* What is being asked *
When you copy the entries, omit the images and keep every word as it is.

* Dataset content *
>>>>

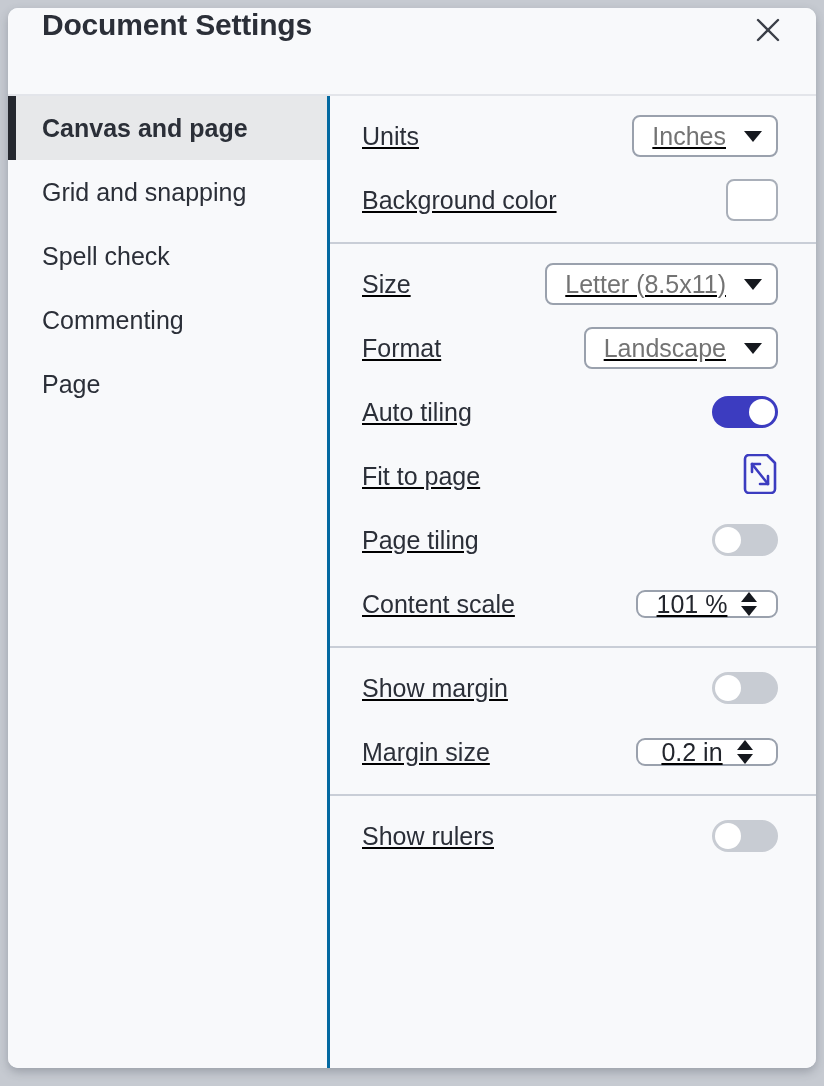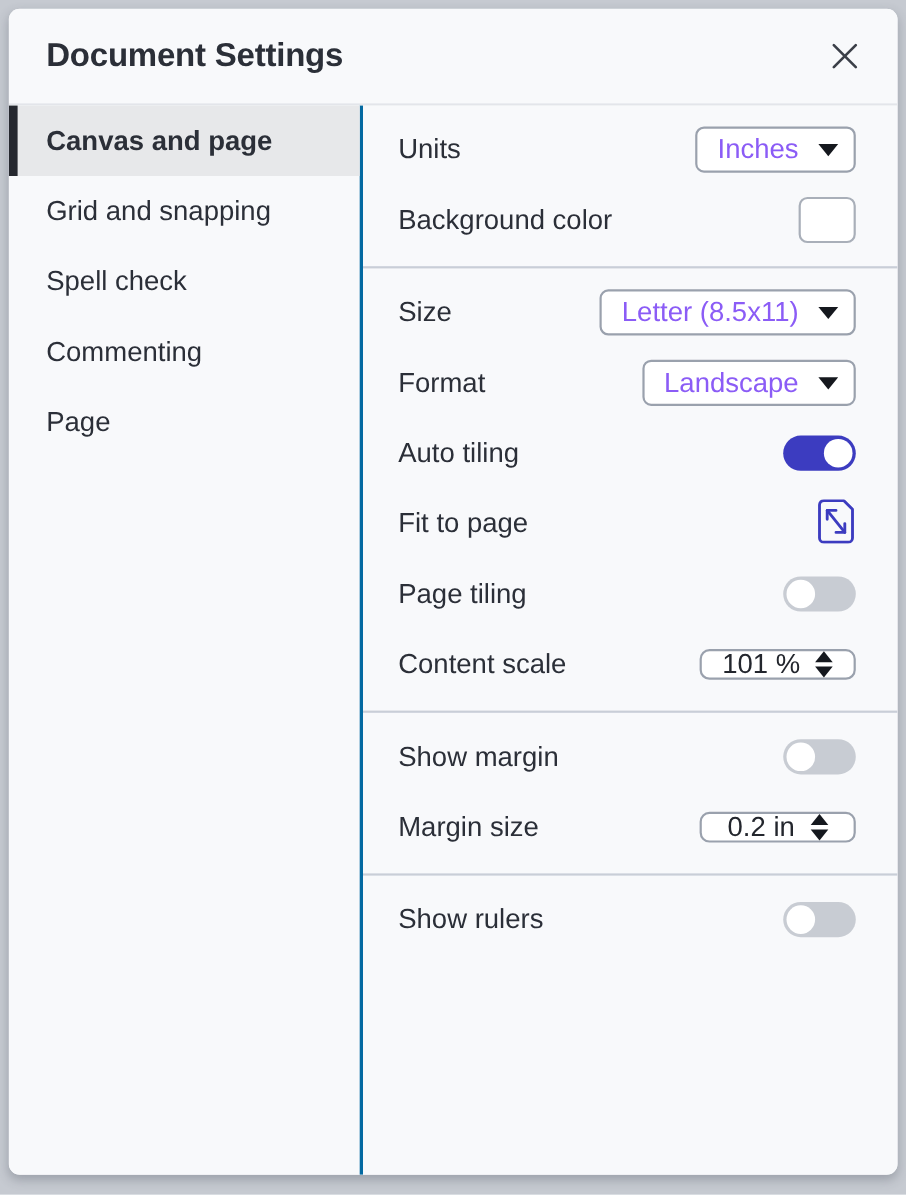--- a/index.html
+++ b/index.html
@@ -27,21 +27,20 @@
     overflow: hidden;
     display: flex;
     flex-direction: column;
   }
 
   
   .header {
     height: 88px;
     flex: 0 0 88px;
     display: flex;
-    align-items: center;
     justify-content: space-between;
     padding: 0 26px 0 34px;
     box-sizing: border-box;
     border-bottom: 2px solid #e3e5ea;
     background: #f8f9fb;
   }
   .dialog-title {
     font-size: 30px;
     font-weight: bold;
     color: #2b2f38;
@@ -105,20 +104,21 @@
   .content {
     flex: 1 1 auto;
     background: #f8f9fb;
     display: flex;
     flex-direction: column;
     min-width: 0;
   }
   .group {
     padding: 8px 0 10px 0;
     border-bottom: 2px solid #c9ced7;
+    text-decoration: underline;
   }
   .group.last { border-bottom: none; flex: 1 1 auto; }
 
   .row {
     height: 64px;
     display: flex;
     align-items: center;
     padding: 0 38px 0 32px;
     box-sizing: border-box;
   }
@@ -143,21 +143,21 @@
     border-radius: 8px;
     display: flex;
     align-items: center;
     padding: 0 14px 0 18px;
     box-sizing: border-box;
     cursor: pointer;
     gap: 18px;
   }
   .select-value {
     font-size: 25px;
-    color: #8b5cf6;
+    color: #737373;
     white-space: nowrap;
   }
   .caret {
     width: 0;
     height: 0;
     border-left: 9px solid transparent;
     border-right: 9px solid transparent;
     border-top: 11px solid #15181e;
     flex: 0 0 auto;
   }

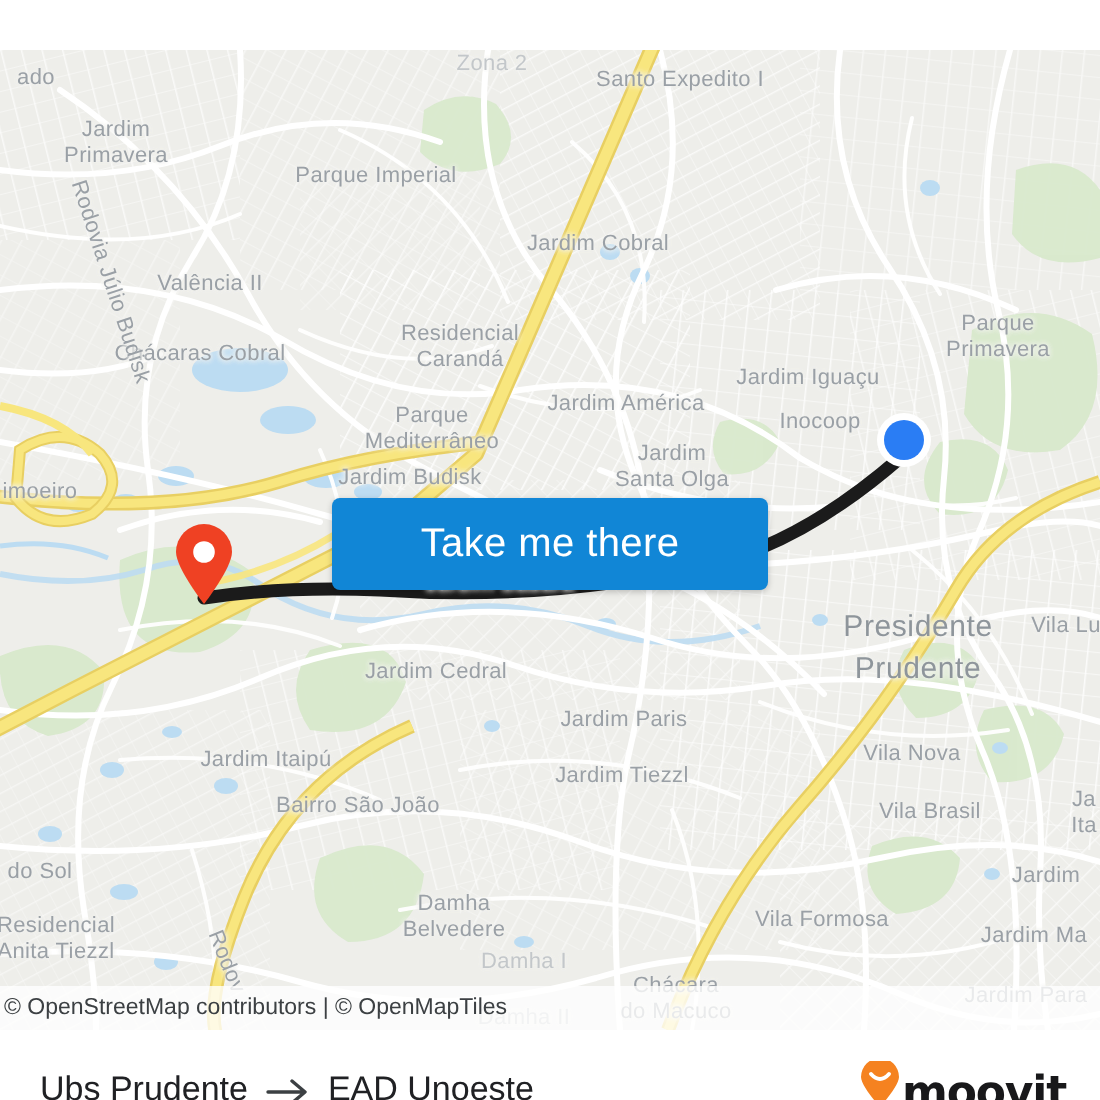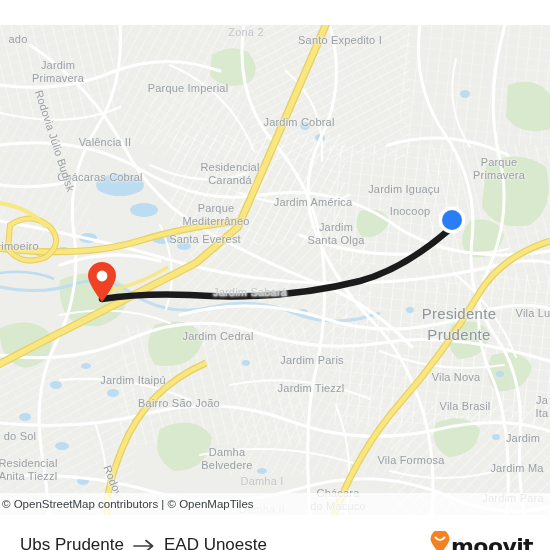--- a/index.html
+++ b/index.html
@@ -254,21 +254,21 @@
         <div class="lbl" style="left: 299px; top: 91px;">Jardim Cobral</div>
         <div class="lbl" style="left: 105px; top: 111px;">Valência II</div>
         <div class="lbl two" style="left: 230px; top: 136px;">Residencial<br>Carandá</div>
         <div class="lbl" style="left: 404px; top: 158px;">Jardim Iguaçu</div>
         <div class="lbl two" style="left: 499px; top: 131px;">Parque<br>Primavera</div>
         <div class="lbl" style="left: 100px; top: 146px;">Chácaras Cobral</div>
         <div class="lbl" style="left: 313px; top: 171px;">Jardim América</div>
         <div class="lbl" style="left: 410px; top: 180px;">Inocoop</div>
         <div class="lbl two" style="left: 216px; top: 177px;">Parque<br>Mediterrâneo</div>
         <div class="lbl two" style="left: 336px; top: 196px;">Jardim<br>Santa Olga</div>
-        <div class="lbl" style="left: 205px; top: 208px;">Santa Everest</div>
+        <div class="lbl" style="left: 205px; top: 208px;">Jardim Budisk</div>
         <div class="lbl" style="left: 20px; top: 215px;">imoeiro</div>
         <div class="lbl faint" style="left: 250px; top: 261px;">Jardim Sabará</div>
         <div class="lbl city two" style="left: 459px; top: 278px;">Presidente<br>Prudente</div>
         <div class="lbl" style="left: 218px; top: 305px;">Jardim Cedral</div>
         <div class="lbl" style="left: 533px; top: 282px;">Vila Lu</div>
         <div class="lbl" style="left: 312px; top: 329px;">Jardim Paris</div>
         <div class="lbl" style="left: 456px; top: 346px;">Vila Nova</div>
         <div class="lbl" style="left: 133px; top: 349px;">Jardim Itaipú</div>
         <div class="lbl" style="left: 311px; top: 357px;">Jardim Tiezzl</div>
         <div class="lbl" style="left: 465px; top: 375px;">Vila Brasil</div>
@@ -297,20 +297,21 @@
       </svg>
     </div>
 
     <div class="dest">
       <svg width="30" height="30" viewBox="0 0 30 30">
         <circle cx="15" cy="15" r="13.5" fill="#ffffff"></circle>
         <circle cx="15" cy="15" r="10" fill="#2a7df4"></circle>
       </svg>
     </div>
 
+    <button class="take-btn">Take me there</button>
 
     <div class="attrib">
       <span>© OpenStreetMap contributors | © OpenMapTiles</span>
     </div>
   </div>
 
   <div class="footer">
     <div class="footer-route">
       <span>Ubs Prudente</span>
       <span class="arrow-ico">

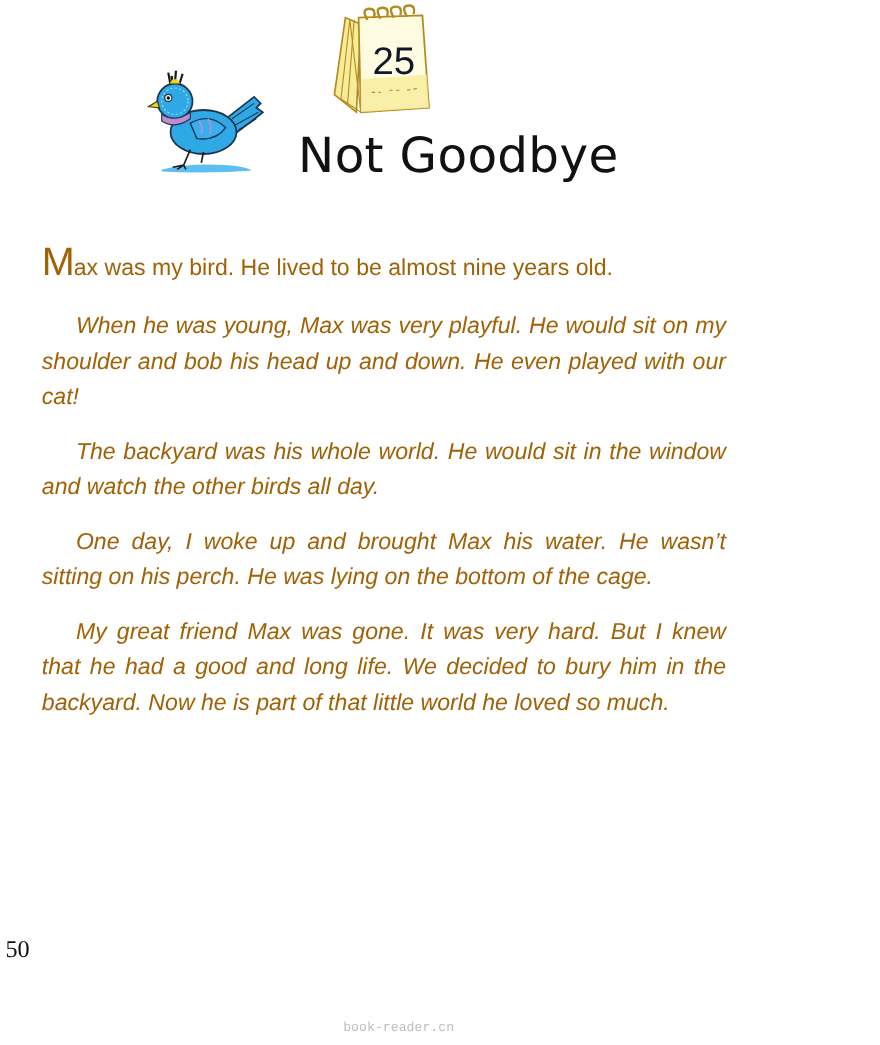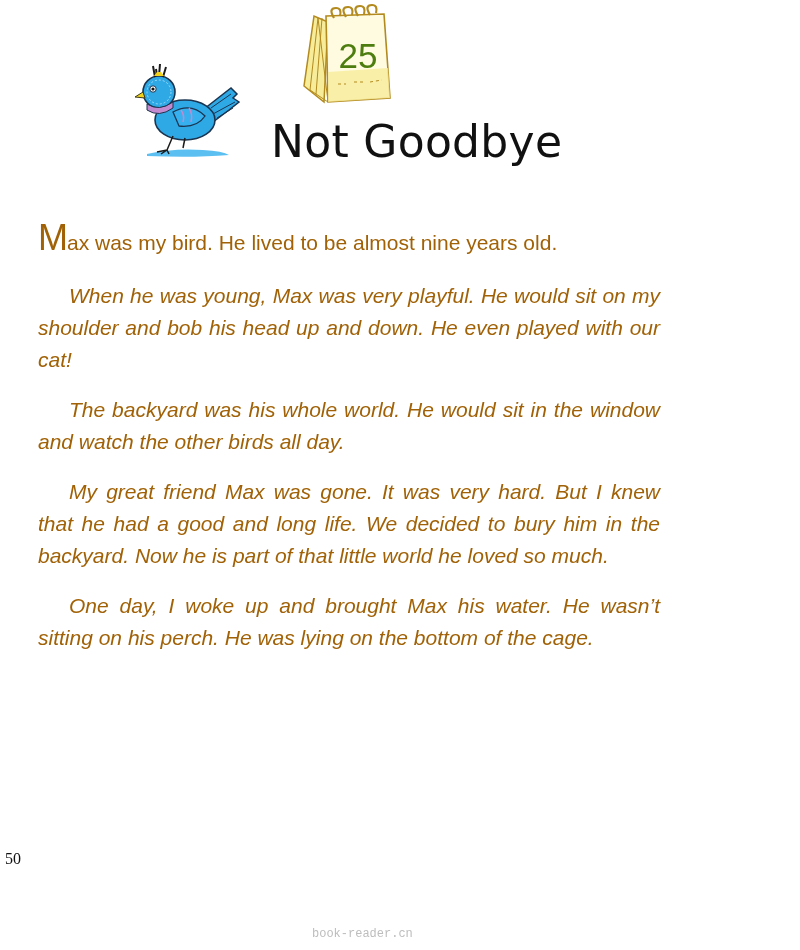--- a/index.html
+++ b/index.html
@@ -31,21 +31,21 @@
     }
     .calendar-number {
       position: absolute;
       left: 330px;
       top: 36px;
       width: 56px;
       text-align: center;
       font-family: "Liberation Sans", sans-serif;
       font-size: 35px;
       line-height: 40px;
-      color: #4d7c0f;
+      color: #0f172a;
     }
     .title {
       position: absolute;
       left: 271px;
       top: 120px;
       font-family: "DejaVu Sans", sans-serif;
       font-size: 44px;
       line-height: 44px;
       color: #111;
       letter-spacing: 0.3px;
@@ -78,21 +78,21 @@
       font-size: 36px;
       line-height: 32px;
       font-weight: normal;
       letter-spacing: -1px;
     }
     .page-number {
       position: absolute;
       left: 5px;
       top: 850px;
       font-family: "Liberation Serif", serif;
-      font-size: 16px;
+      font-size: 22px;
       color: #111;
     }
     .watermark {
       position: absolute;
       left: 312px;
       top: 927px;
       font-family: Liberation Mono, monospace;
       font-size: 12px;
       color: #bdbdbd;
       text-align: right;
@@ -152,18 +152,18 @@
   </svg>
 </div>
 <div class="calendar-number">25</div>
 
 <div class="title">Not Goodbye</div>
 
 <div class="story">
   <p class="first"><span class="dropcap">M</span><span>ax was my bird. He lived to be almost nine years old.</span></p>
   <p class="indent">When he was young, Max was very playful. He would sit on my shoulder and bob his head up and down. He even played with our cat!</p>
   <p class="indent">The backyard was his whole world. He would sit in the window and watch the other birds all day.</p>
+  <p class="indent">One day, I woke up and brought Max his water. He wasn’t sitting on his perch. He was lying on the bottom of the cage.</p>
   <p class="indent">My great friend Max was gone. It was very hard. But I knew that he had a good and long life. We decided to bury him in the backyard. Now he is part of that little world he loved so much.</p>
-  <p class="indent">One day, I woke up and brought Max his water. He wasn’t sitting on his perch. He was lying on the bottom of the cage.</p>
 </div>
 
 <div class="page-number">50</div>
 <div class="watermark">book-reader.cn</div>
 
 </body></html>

<<<<

* Task result *
--- a/index.html
+++ b/index.html
@@ -27,21 +27,20 @@
     overflow: hidden;
     display: flex;
     flex-direction: column;
   }
 
   
   .header {
     height: 88px;
     flex: 0 0 88px;
     display: flex;
-    align-items: center;
     justify-content: space-between;
     padding: 0 26px 0 34px;
     box-sizing: border-box;
     border-bottom: 2px solid #e3e5ea;
     background: #f8f9fb;
   }
   .dialog-title {
     font-size: 30px;
     font-weight: bold;
     color: #2b2f38;
@@ -105,20 +104,21 @@
   .content {
     flex: 1 1 auto;
     background: #f8f9fb;
     display: flex;
     flex-direction: column;
     min-width: 0;
   }
   .group {
     padding: 8px 0 10px 0;
     border-bottom: 2px solid #c9ced7;
+    text-decoration: underline;
   }
   .group.last { border-bottom: none; flex: 1 1 auto; }
 
   .row {
     height: 64px;
     display: flex;
     align-items: center;
     padding: 0 38px 0 32px;
     box-sizing: border-box;
   }
@@ -143,21 +143,21 @@
     border-radius: 8px;
     display: flex;
     align-items: center;
     padding: 0 14px 0 18px;
     box-sizing: border-box;
     cursor: pointer;
     gap: 18px;
   }
   .select-value {
     font-size: 25px;
-    color: #8b5cf6;
+    color: #737373;
     white-space: nowrap;
   }
   .caret {
     width: 0;
     height: 0;
     border-left: 9px solid transparent;
     border-right: 9px solid transparent;
     border-top: 11px solid #15181e;
     flex: 0 0 auto;
   }

--- a/index.html
+++ b/index.html
@@ -254,21 +254,21 @@
         <div class="lbl" style="left: 299px; top: 91px;">Jardim Cobral</div>
         <div class="lbl" style="left: 105px; top: 111px;">Valência II</div>
         <div class="lbl two" style="left: 230px; top: 136px;">Residencial<br>Carandá</div>
         <div class="lbl" style="left: 404px; top: 158px;">Jardim Iguaçu</div>
         <div class="lbl two" style="left: 499px; top: 131px;">Parque<br>Primavera</div>
         <div class="lbl" style="left: 100px; top: 146px;">Chácaras Cobral</div>
         <div class="lbl" style="left: 313px; top: 171px;">Jardim América</div>
         <div class="lbl" style="left: 410px; top: 180px;">Inocoop</div>
         <div class="lbl two" style="left: 216px; top: 177px;">Parque<br>Mediterrâneo</div>
         <div class="lbl two" style="left: 336px; top: 196px;">Jardim<br>Santa Olga</div>
-        <div class="lbl" style="left: 205px; top: 208px;">Santa Everest</div>
+        <div class="lbl" style="left: 205px; top: 208px;">Jardim Budisk</div>
         <div class="lbl" style="left: 20px; top: 215px;">imoeiro</div>
         <div class="lbl faint" style="left: 250px; top: 261px;">Jardim Sabará</div>
         <div class="lbl city two" style="left: 459px; top: 278px;">Presidente<br>Prudente</div>
         <div class="lbl" style="left: 218px; top: 305px;">Jardim Cedral</div>
         <div class="lbl" style="left: 533px; top: 282px;">Vila Lu</div>
         <div class="lbl" style="left: 312px; top: 329px;">Jardim Paris</div>
         <div class="lbl" style="left: 456px; top: 346px;">Vila Nova</div>
         <div class="lbl" style="left: 133px; top: 349px;">Jardim Itaipú</div>
         <div class="lbl" style="left: 311px; top: 357px;">Jardim Tiezzl</div>
         <div class="lbl" style="left: 465px; top: 375px;">Vila Brasil</div>
@@ -297,20 +297,21 @@
       </svg>
     </div>
 
     <div class="dest">
       <svg width="30" height="30" viewBox="0 0 30 30">
         <circle cx="15" cy="15" r="13.5" fill="#ffffff"></circle>
         <circle cx="15" cy="15" r="10" fill="#2a7df4"></circle>
       </svg>
     </div>
 
+    <button class="take-btn">Take me there</button>
 
     <div class="attrib">
       <span>© OpenStreetMap contributors | © OpenMapTiles</span>
     </div>
   </div>
 
   <div class="footer">
     <div class="footer-route">
       <span>Ubs Prudente</span>
       <span class="arrow-ico">

--- a/index.html
+++ b/index.html
@@ -31,21 +31,21 @@
     }
     .calendar-number {
       position: absolute;
       left: 330px;
       top: 36px;
       width: 56px;
       text-align: center;
       font-family: "Liberation Sans", sans-serif;
       font-size: 35px;
       line-height: 40px;
-      color: #4d7c0f;
+      color: #0f172a;
     }
     .title {
       position: absolute;
       left: 271px;
       top: 120px;
       font-family: "DejaVu Sans", sans-serif;
       font-size: 44px;
       line-height: 44px;
       color: #111;
       letter-spacing: 0.3px;
@@ -78,21 +78,21 @@
       font-size: 36px;
       line-height: 32px;
       font-weight: normal;
       letter-spacing: -1px;
     }
     .page-number {
       position: absolute;
       left: 5px;
       top: 850px;
       font-family: "Liberation Serif", serif;
-      font-size: 16px;
+      font-size: 22px;
       color: #111;
     }
     .watermark {
       position: absolute;
       left: 312px;
       top: 927px;
       font-family: Liberation Mono, monospace;
       font-size: 12px;
       color: #bdbdbd;
       text-align: right;
@@ -152,18 +152,18 @@
   </svg>
 </div>
 <div class="calendar-number">25</div>
 
 <div class="title">Not Goodbye</div>
 
 <div class="story">
   <p class="first"><span class="dropcap">M</span><span>ax was my bird. He lived to be almost nine years old.</span></p>
   <p class="indent">When he was young, Max was very playful. He would sit on my shoulder and bob his head up and down. He even played with our cat!</p>
   <p class="indent">The backyard was his whole world. He would sit in the window and watch the other birds all day.</p>
+  <p class="indent">One day, I woke up and brought Max his water. He wasn’t sitting on his perch. He was lying on the bottom of the cage.</p>
   <p class="indent">My great friend Max was gone. It was very hard. But I knew that he had a good and long life. We decided to bury him in the backyard. Now he is part of that little world he loved so much.</p>
-  <p class="indent">One day, I woke up and brought Max his water. He wasn’t sitting on his perch. He was lying on the bottom of the cage.</p>
 </div>
 
 <div class="page-number">50</div>
 <div class="watermark">book-reader.cn</div>
 
 </body></html>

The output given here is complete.